Why We Should Be Thinking About the Most Vulnerable Texans

A COVID-19 drive through testing site in November in El Paso. Briana Sanchez/El Paso Times

This op-ed was originally featured in the Austin-American Statesman. 

As Governor Abbott lays out his State of the State address on Monday, we wanted to share our perspective from Every Texan on where things stand and where Texas needs to go in terms of policies. I can’t help but start by thinking about my hometown of El Paso. At the start of the legislative interim, El Paso and the neighboring community of Tornillo were in a humanitarian crisis created by the Trump administration’s immigration policy of detaining families and backlogging asylum claims at the border. The hateful rhetoric against immigrants perpetuated by Trump officials and state leaders eventually led to the August 3, 2019 mass shooting at the local Walmart, where 23 people were killed and another 23 were injured in a hate crime.

Fast forward to November 2020, when El Paso was so overwhelmed by COVID-19 cases that it surpassed Bexar, Travis and Tarrant counties in number of cases — counties with far greater populations. El Paso was forced to draft inmates to transport bodies to the morgue.

The years 2019 and 2020 were some of the worst in El Paso’s modern history. But El Paso was not alone. Rio Grande Valley hospitals were similarly overwhelmed by COVID-19. Mass shootings are no longer isolated, once-in-a-lifetime events.

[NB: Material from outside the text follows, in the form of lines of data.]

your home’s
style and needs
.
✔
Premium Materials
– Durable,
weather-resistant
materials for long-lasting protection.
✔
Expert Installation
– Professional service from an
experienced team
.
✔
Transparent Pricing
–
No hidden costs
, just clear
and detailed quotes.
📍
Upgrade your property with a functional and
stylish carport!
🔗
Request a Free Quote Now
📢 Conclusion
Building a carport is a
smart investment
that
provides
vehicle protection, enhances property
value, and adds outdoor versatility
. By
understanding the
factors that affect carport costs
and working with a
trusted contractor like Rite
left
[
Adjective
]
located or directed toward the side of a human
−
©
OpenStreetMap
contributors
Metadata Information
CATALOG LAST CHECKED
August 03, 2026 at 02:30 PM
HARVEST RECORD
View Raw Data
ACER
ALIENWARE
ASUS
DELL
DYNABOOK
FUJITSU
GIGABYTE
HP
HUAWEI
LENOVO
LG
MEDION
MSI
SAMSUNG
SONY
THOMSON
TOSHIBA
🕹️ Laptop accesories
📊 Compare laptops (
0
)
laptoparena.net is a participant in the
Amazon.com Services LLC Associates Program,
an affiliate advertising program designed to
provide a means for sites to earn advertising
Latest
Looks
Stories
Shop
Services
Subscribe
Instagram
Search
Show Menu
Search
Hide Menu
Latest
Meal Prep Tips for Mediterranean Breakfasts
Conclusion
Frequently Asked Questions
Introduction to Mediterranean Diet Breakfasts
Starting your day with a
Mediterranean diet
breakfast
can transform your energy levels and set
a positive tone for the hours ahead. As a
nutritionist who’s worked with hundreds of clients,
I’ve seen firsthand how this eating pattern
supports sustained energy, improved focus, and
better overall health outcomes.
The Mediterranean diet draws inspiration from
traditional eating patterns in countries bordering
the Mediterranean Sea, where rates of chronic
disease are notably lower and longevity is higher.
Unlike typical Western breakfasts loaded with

When we think about the state of our state, we should be thinking about the most vulnerable Texans, including immigrants and children, and people from groups that have suffered sustained discrimination. Railing against communities like Austin is not going to solve the problems of El Paso, the Rio Grande Valley, or other suburban and rural communities across Texas. We can’t afford to mask the real problems Texans are facing by taking away the tools local elected leaders need to address the hard issues, especially those issues shrouded by a long history of discrimination.

Texans need leadership and help from the state, not finger-pointing and attacks on city leaders and government, especially in our Latino and Black communities across the state.

First and foremost, Texas needs to address the pandemic through vaccine distribution and by addressing our worst-in-the-nation health insurance coverage gap. Medicaid expansion is a fiscally smart move because of the federal dollars it would bring to Texas and, more importantly, because it addresses a huge health care need in the parts of Texas that need the most help — rural communities and communities of color.

Secondly, we know the economy took a hit from the pandemic and the constant closing and premature re-openings of businesses, bars, large venues, and restaurants that extended the pandemic’s damage. Texas leaders should not address the revenue shortage with cuts to higher education or crucial health and education needs. Instead we should use the Economic Stabilization Fund as it was intended.

Lastly, the pandemic exposed fundamental flaws in our systems, including lack of access to food, unemployment insurance, interrupted health care coverage and more. The governor and state agencies addressed some of these through emergency stop gaps, but the Legislature should end the red tape and access barriers permanently.

The pandemic will continue to overshadow the 2021 legislative session, but our state leaders should not use the situation to turn a deaf ear to the needs of unemployed and working Texans, students, and parents that are greatly suffering. Legislators need to hear from communities across the state and not just corporate interests. Leaders should embrace technology like virtual testimony to keep Texans engaged.

In the wake of civil unrest and radicalization of Americans that led to an insurrection in our nation’s capital, we need to take substantive steps against falsehoods, extremism, and racist policies. We also need our state leaders to take the first steps in leadership. This is what I will be listening for from Governor Abbott.